Care for Creation Commentary on the Common Lectionary

Readings for Christ the King Sunday (Last Sunday after Pentecost), Year C (2013, 2016, 2019, 2022)

Jeremiah 23:1-6
Psalm 46
Colossians 1:11-20
Luke 23:33-43

Christ the King Sunday has always been a difficult holy day for me to appreciate. I have never been comfortable with the kind of language we use on this day. There is something about using words like “throne,” “scepter,” “footstool,” and “exalted” that strike me as being very patristic and hierarchical. I have learned that I am not the only one who struggles with this kind of imagery. One of my Confirmation students once asked a question in her sermon outline: “If God is our King and reigns over us, could he ever take over or become a dictator? Does God control us?”
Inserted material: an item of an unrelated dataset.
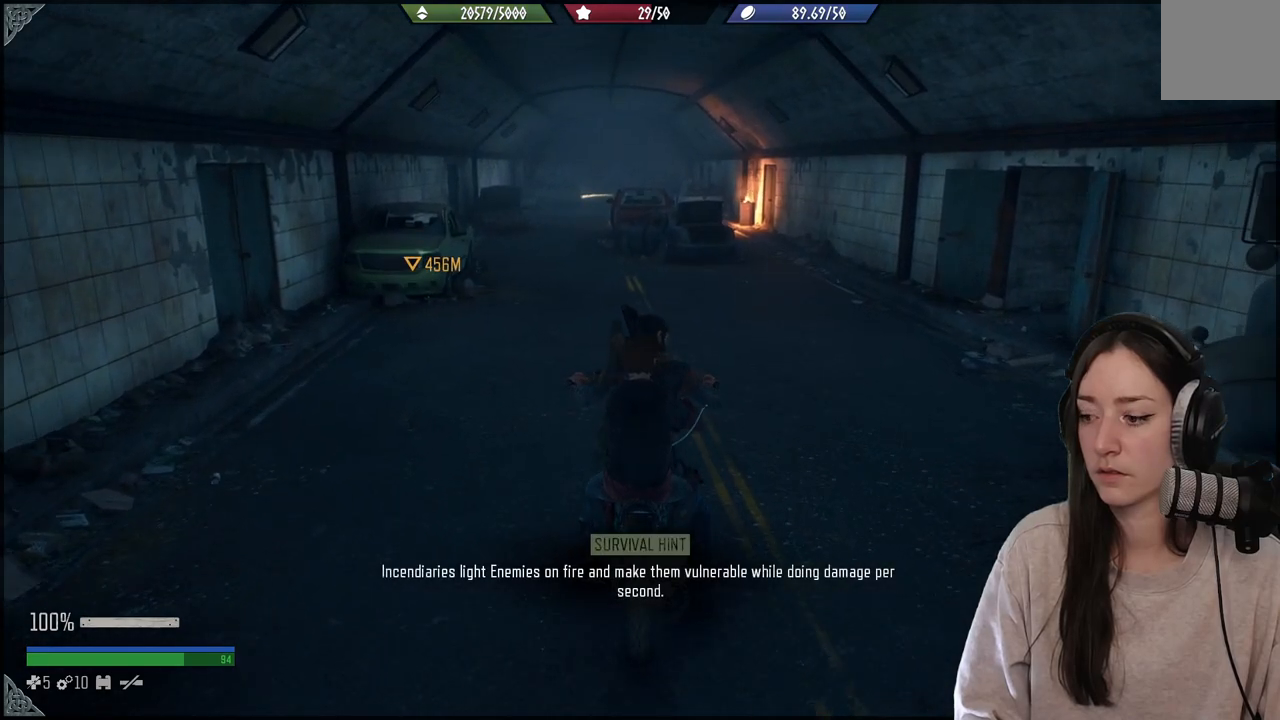
{"buttons": [], "left_stick": "up", "right_stick": "center", "events": []}
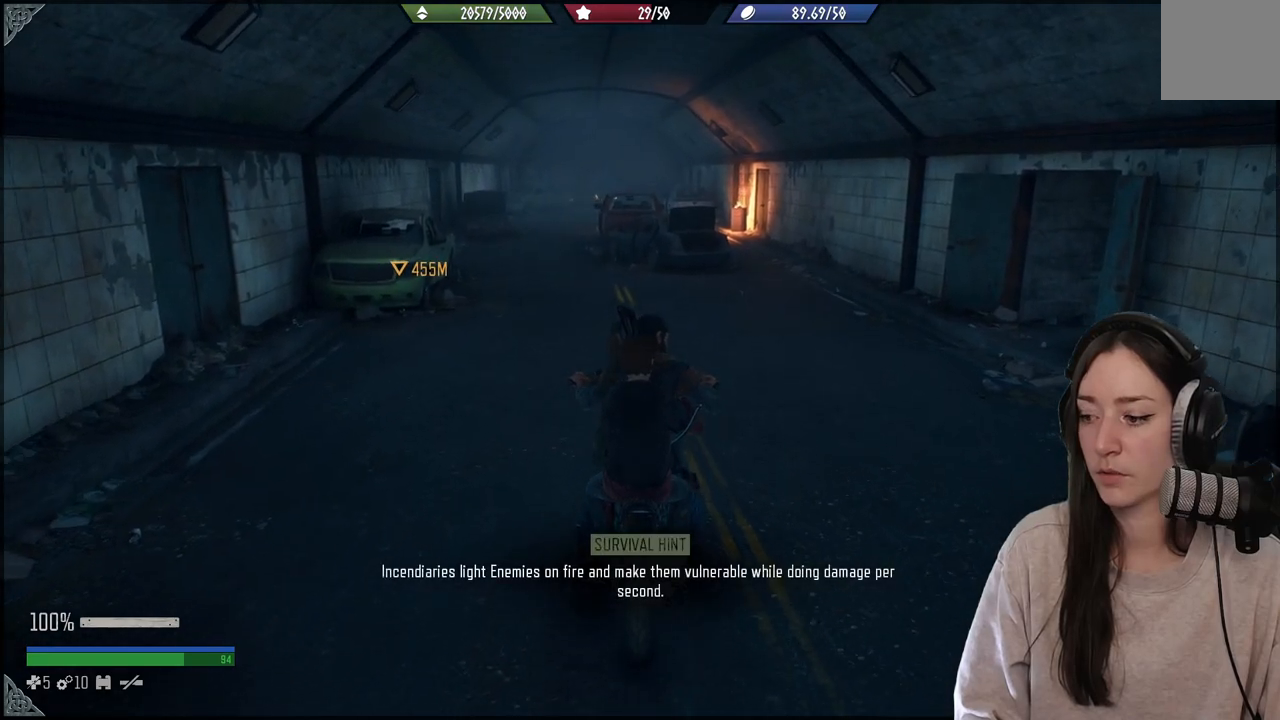
{"buttons": [], "left_stick": "up", "right_stick": "center", "events": []}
What a big question from a 7th grader! Even our children are sensitive to the patriarchal baggage in our liturgical language. Just consider this word “Lord” we use. It comes from the English feudal system, “lording over” someone—it’s a loaded word that carries with it a lot of negative baggage. But the Greek word for “lord” is kyrios, and refers to something much bigger than an earthly kingdom. The passage from Colossians is a statement of faith that God is the lord over the entire universe.
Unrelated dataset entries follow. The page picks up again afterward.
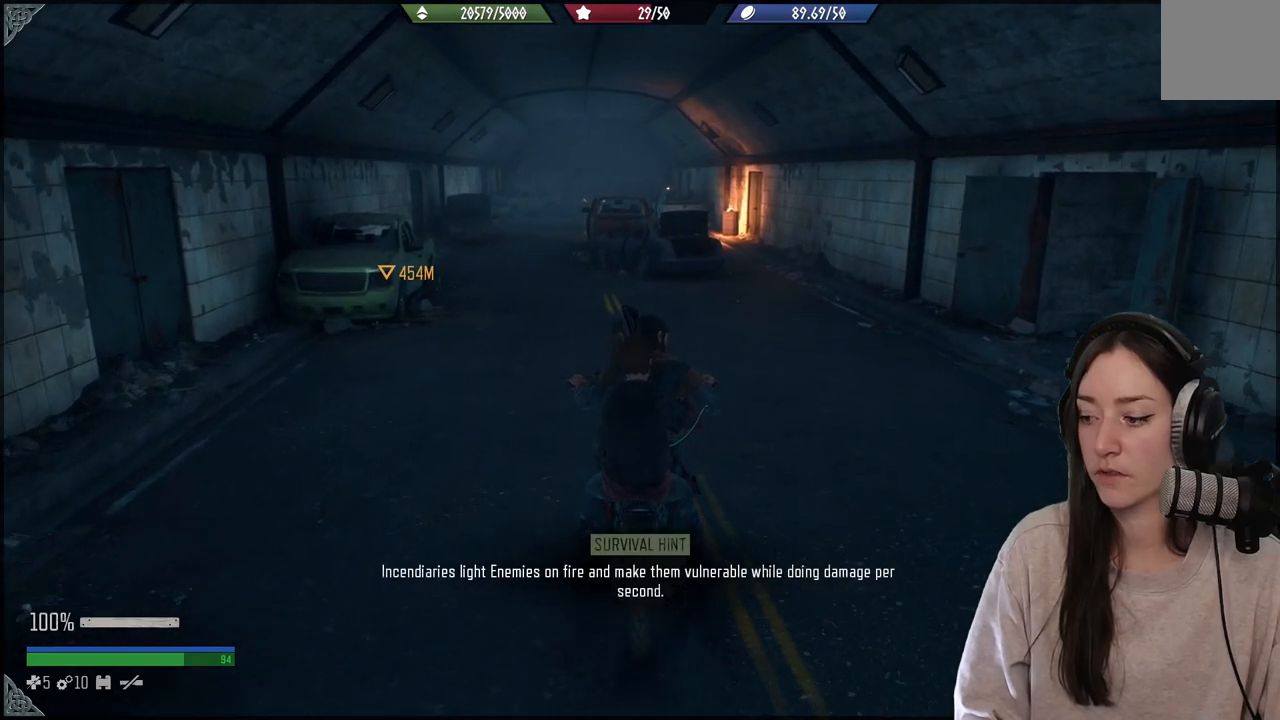
{"buttons": [], "left_stick": "up", "right_stick": "down", "events": [[400, "right_stick", "down"]]}
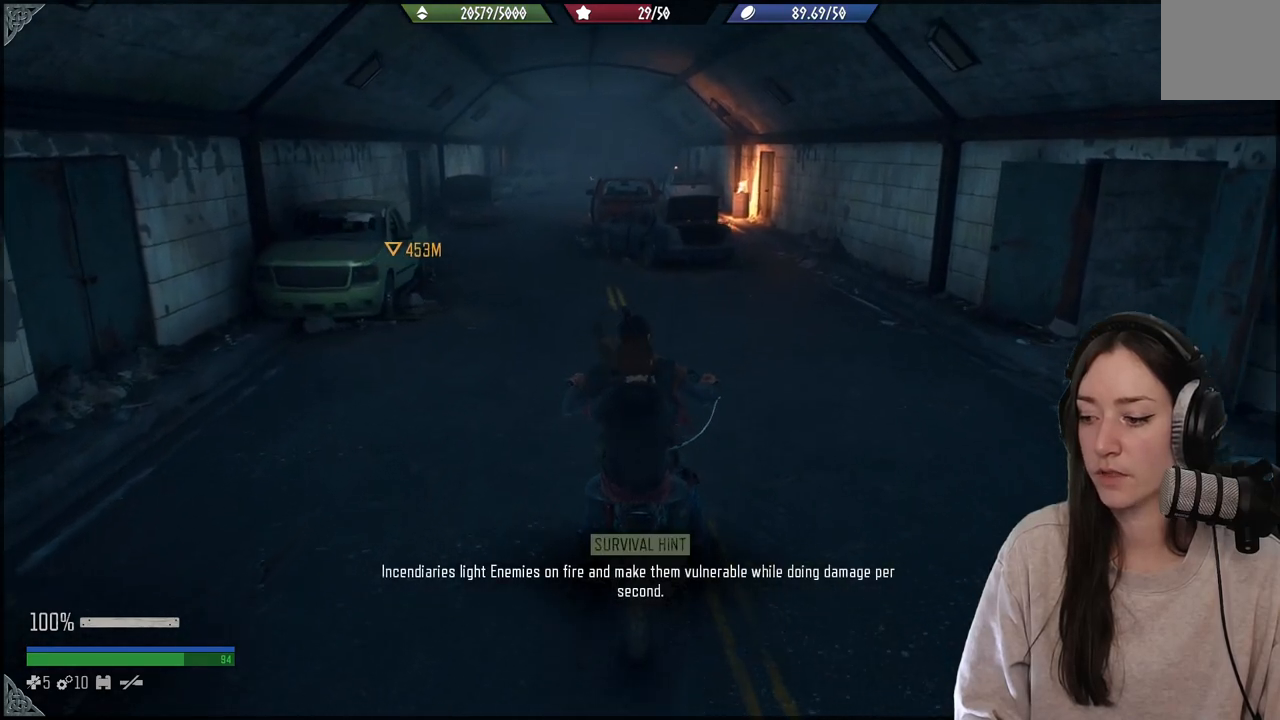
{"buttons": [], "left_stick": "up", "right_stick": "center", "events": [[167, "right_stick", "center"]]}
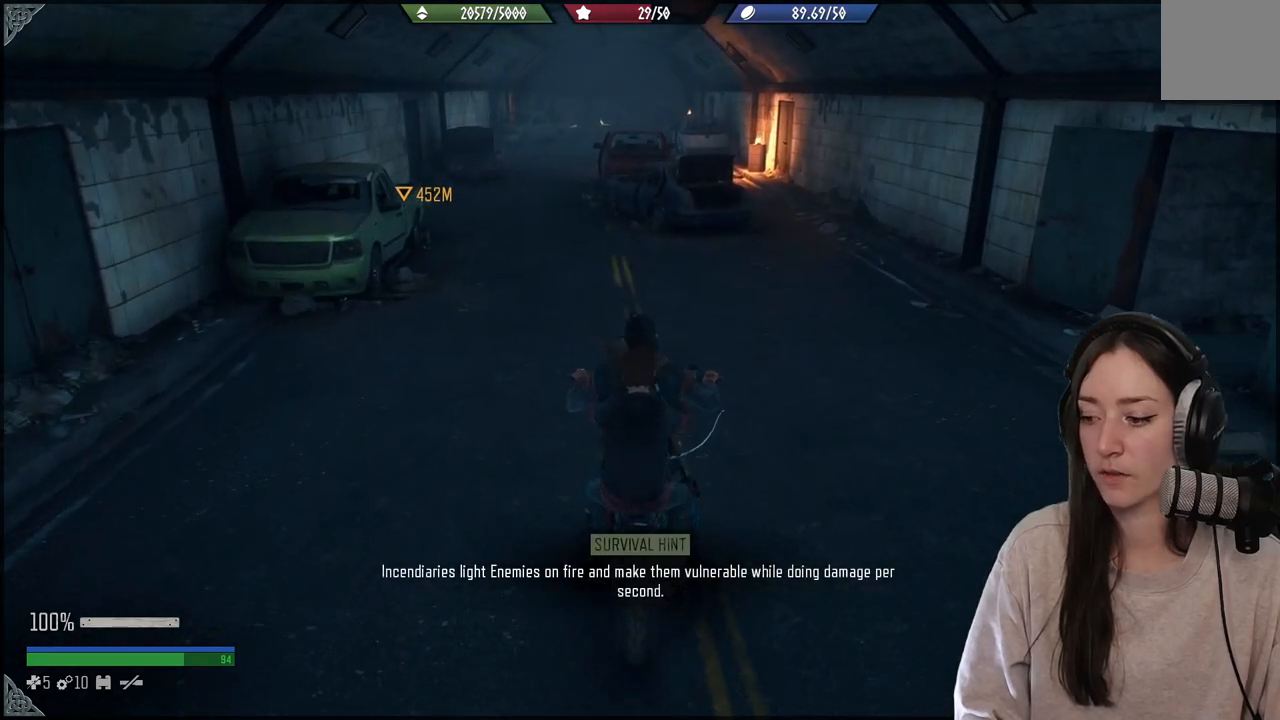
{"buttons": [], "left_stick": "up", "right_stick": "center", "events": []}
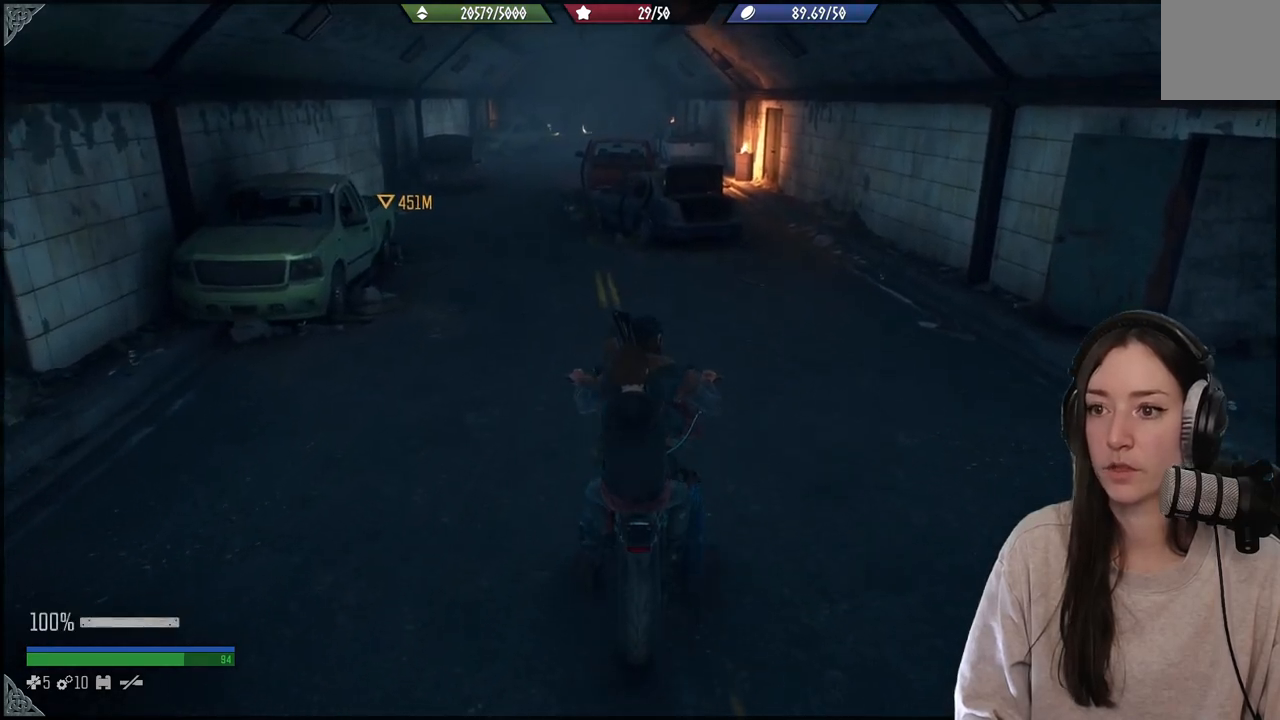
{"buttons": [], "left_stick": "up", "right_stick": "center", "events": []}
The Cosmic Christ archetype in all its fullness and diversity is about the mystery of life, death and resurrection in the universe. And Christians are not the only ones who have this motif. The wisdom traditions of other faiths have similar archetypes: the Buddha nature, the Jewish Messiah, the Tao, the Dance of Shiva. Not that there aren’t distinctions between these concepts, nor should we collapse them into one Christianized conglomerate of mystery.
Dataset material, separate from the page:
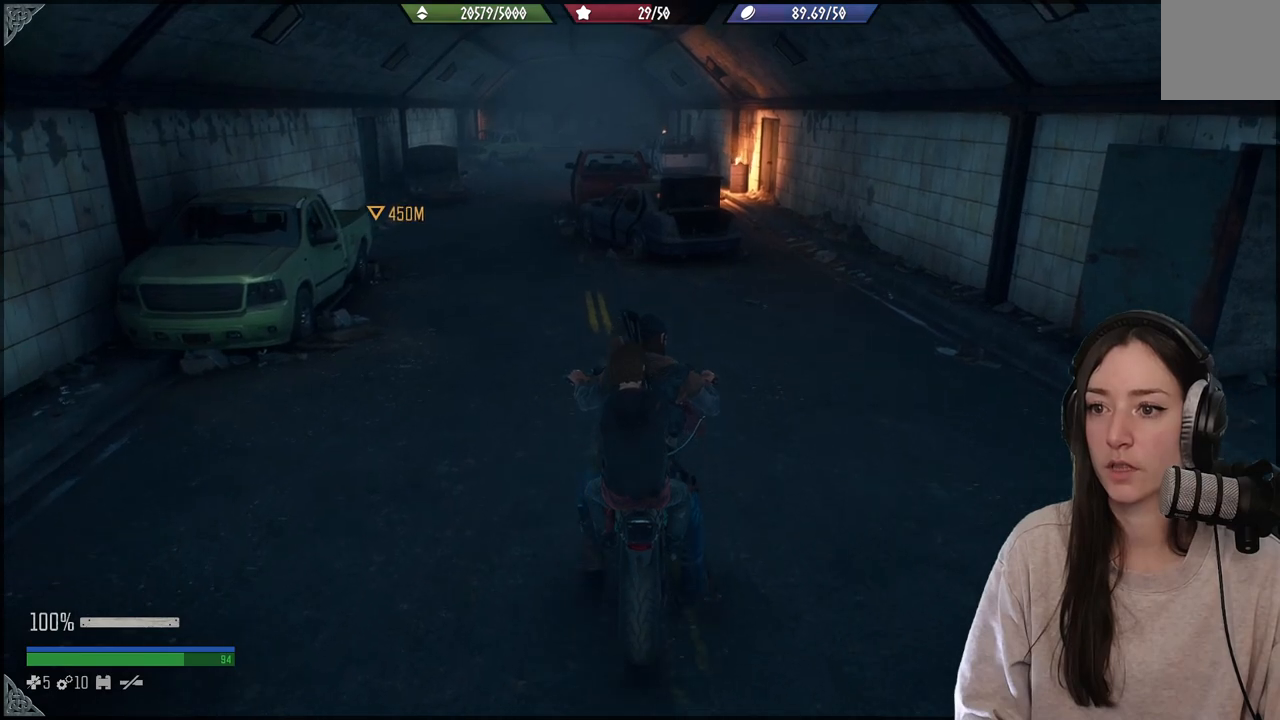
{"buttons": [], "left_stick": "up", "right_stick": "left", "events": [[400, "right_stick", "left"]]}
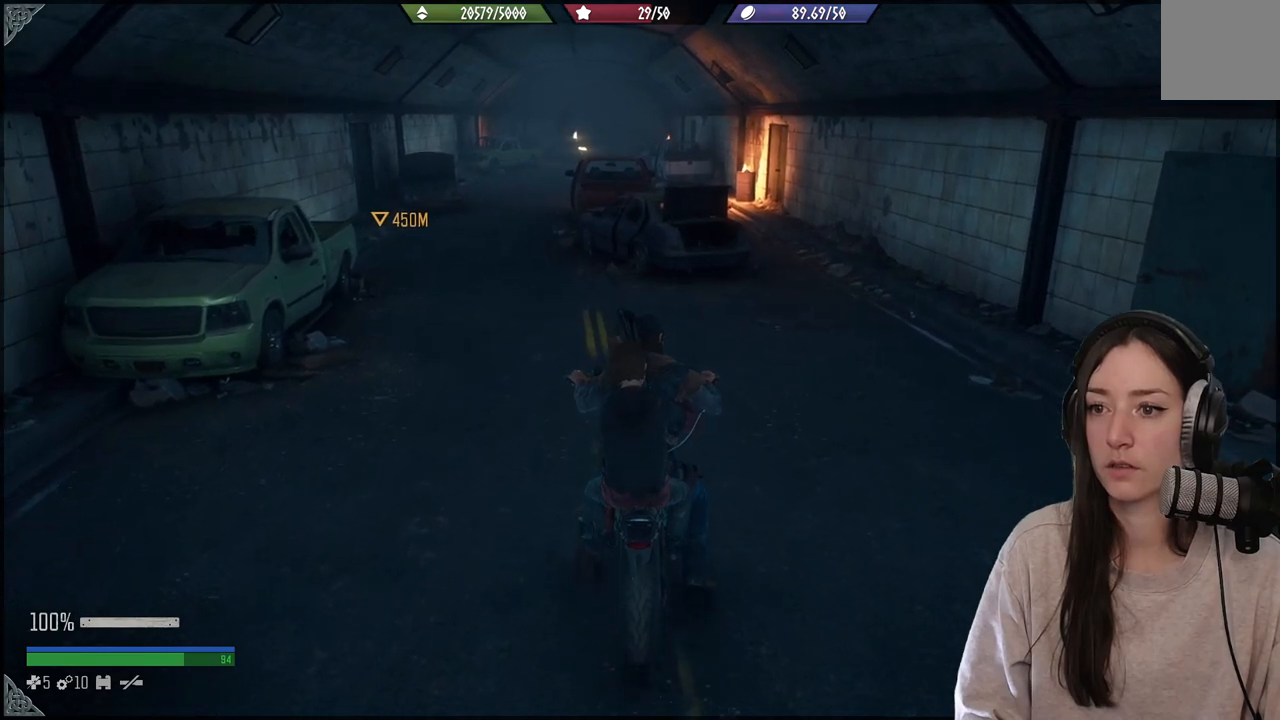
{"buttons": [], "left_stick": "up", "right_stick": "center", "events": [[300, "right_stick", "center"]]}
Rather, as the mystic Meister Eckhardt said, God is a great underground river of flowing, rushing, living water of wisdom that no one can stop and no one can dam up. There are wells going down to that river. There is a Buddhist well, a Native American well, a Wiccan well, a Muslim well, a Christian well. We have to be willing to go down into that well, make the journey, descend into the depths, and use the mystic tradition within our context to get us to that River of Wisdom common to all traditions. As Thomas Aquinas says, “All truth, whoever utters it, comes from the Holy Spirit.”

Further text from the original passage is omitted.